Les travailleurs ne peuvent pas confier la lutte contre la menace d’une dictature d’extrême droite à des forces comme le Nouveau Front populaire (NFP) dirigé par Jean-Luc Mélenchon, qui englobe son parti La France insoumise, le Parti socialiste bourgeois (PS), le Parti communiste français stalinien (PCF) et les Verts.
Bien que Mélenchon ait recueilli 8 millions de voix à la dernière élection présidentielle de 2022, principalement parmi les travailleurs urbains, il n'a jamais appelé à une mobilisation massive de ses électeurs pour lutter contre les impopulaires coupes budgétaires dans les retraites de Macron, ni contre la menace d'une dictature néofasciste. Au contraire, il a déclaré au journaliste Bruce Toussaint sur BFM-TV, lors des élections de 2022, qu'il serait prêt à occuper le poste de Premier ministre sous une présidence néofasciste de Marine Le Pen.

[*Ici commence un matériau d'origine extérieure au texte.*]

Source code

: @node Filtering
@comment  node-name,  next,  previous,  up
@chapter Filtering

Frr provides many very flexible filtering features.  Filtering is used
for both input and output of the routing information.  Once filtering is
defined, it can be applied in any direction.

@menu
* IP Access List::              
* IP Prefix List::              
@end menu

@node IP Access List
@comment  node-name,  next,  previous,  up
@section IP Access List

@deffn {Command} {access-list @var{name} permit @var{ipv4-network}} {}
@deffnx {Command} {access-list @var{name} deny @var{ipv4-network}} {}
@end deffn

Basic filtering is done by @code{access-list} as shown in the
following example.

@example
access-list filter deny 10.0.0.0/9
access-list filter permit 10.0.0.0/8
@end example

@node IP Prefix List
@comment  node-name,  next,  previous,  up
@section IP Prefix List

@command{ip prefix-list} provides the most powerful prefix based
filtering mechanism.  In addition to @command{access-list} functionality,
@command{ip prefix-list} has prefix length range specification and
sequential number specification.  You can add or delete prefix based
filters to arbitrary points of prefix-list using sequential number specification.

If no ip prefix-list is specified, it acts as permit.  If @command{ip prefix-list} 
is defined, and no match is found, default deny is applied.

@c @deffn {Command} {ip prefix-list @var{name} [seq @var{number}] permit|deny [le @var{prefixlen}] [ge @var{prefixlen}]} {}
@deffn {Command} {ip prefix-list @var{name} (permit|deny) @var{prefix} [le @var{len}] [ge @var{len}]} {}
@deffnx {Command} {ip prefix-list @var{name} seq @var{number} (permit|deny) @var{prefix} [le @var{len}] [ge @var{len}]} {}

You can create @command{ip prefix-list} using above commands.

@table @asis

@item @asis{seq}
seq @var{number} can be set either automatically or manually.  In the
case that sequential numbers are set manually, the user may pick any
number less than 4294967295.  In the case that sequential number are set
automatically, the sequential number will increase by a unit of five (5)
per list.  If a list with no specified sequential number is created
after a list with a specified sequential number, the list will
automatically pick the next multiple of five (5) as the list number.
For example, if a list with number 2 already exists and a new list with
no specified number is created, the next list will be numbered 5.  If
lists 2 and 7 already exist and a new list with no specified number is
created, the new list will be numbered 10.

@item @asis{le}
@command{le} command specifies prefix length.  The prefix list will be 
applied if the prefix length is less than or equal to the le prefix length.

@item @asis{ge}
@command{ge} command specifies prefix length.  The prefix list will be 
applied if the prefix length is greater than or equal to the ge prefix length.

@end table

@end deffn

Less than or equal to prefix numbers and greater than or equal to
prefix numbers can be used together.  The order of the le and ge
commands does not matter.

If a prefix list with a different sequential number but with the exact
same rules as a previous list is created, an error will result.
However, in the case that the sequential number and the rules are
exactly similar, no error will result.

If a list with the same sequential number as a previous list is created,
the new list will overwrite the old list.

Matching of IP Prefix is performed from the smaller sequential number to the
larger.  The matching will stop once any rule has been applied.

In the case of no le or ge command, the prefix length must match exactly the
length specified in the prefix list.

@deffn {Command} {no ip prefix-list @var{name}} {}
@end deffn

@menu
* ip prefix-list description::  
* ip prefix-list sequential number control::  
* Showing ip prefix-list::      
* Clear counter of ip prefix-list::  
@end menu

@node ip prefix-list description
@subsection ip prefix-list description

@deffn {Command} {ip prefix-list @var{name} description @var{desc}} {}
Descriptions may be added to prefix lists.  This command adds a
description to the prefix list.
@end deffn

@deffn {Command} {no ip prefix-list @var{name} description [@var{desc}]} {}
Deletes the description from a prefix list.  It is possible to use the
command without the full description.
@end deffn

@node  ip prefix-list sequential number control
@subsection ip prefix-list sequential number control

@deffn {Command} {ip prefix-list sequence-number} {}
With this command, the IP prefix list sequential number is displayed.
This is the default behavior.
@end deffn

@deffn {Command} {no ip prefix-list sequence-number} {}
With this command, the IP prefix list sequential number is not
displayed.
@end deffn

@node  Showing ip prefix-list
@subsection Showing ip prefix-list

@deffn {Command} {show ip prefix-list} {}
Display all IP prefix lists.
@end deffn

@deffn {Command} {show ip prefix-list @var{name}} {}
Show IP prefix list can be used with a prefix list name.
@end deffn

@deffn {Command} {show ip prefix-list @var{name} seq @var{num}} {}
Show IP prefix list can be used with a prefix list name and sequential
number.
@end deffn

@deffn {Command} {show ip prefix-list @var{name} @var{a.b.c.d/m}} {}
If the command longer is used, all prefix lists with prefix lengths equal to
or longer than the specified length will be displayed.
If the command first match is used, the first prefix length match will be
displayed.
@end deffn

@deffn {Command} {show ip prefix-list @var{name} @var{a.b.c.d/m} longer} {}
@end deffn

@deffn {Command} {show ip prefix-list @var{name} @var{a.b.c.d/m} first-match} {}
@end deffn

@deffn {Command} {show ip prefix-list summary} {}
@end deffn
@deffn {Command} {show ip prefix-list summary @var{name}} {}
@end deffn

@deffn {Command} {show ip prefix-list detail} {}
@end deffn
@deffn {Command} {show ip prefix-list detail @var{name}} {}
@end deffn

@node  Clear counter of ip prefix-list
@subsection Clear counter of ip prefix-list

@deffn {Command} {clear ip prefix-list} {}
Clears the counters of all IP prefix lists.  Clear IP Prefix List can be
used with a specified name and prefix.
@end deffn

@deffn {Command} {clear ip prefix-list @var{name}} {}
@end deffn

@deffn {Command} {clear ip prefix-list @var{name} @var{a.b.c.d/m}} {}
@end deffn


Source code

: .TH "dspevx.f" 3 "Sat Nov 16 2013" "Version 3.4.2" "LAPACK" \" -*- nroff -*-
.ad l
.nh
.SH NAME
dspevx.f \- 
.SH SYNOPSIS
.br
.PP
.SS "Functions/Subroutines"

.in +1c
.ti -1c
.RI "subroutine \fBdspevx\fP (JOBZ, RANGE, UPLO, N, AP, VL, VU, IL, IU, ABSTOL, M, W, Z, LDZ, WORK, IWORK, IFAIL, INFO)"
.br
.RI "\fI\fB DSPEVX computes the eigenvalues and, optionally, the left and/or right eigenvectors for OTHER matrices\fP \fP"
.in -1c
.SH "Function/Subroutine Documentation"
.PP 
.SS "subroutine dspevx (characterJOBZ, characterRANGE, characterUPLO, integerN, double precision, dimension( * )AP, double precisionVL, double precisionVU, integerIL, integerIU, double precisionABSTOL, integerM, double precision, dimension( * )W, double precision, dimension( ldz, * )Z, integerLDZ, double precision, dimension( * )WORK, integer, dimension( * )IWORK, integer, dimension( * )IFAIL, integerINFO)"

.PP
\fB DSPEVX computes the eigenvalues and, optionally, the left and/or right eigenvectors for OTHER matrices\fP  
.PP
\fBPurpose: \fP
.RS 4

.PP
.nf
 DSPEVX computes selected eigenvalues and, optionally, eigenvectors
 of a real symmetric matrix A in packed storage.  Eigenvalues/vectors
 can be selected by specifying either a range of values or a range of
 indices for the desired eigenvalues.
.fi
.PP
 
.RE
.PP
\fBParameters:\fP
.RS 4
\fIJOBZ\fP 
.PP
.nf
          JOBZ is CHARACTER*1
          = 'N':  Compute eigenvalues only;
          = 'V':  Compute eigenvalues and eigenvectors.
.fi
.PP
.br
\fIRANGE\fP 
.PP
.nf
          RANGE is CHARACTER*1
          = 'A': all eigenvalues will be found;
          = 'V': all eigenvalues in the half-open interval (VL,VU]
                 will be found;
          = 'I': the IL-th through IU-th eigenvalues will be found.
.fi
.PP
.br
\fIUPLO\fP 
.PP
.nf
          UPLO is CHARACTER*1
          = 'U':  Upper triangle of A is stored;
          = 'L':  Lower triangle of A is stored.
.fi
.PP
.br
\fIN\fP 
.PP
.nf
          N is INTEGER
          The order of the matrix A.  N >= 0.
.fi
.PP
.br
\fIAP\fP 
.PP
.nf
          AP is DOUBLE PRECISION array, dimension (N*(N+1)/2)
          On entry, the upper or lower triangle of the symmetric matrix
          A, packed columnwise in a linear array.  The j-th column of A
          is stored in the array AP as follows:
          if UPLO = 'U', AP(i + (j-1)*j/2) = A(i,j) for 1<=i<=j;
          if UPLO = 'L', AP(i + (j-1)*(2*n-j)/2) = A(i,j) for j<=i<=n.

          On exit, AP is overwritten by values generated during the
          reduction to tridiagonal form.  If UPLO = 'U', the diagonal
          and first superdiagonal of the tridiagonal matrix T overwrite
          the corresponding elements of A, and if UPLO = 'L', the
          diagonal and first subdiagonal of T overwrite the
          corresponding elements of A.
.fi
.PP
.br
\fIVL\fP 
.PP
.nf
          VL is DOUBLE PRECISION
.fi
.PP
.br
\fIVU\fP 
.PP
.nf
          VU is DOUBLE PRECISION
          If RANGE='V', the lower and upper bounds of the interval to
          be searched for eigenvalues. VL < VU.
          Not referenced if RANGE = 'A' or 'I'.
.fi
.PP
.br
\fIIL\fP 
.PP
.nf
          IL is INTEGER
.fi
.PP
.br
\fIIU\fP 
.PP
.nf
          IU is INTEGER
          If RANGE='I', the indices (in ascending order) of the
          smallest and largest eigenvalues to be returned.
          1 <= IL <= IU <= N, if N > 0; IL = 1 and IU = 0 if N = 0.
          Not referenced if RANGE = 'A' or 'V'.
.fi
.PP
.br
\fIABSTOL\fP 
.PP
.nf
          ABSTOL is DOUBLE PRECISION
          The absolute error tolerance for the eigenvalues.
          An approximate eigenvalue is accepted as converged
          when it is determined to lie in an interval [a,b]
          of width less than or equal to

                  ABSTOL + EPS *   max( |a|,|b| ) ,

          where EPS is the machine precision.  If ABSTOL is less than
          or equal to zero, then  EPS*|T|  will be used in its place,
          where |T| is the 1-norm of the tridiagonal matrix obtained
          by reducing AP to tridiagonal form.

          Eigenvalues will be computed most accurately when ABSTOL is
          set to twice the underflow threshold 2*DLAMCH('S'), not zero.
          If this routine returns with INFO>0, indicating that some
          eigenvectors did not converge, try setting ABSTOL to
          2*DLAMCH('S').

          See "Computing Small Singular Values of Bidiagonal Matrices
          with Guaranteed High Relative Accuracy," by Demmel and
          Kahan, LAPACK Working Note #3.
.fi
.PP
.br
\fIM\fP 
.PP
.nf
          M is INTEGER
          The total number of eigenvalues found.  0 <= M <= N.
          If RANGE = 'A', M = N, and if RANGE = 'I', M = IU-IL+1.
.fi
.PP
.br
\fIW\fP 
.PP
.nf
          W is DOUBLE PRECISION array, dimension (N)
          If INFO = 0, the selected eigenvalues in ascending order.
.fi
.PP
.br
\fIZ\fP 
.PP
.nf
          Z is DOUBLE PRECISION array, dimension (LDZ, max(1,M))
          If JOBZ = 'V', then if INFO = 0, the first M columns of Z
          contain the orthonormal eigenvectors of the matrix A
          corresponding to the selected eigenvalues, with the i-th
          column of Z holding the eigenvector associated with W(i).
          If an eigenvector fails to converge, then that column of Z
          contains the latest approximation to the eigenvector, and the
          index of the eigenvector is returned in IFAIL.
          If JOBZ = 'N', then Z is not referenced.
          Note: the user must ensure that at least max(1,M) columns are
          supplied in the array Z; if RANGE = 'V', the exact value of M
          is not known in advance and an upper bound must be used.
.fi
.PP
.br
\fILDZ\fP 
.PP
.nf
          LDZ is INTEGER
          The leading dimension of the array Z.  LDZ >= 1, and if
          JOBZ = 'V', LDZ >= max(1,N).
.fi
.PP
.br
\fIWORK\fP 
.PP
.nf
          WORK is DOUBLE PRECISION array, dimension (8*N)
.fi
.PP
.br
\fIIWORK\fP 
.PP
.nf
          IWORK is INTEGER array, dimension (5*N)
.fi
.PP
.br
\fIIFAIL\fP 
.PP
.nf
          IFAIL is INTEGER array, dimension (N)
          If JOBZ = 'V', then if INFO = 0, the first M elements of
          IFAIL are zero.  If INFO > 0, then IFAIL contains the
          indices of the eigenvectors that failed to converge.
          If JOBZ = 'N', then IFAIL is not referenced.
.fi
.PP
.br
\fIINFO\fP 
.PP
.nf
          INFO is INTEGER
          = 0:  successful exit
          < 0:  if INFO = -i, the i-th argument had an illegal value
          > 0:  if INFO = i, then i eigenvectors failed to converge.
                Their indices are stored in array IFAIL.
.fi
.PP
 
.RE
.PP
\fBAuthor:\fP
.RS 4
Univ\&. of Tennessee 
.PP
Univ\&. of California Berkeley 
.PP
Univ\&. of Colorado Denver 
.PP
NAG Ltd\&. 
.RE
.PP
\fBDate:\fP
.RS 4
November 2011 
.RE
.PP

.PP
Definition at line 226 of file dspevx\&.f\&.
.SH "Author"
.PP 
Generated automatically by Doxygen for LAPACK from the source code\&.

Les trahisons à répétition des luttes ouvrières par les forces liées au NFP, ainsi que leurs liens corrompus avec le RN, n'ont fait que consolider le soutien pour ce parti.
Il faut sonner l'alarme. La vaste opposition au programme réactionnaire de Macron doit être également mobilisée contre Bardella et le RN. Il faut pour cela une mobilisation indépendante de la classe ouvrière contre Bayrou et Macron, qui prépare le renversement de leur gouvernement par une grève générale et mette à l'ordre du jour l'expropriation de l'oligarchie capitaliste afin de résoudre la crise de la dette et de financer les besoins fondamentaux de la société.
C’est seulement avec une politique révolutionnaire que les électeurs ouvriers du RN pourront être ramenés à gauche et à la lutte pour le socialisme, et pourront s’opposer aux plans de la bourgeoisie et de l’extrême droite pour la guerre impérialiste, la dictature et pour jeter la population dans la misère.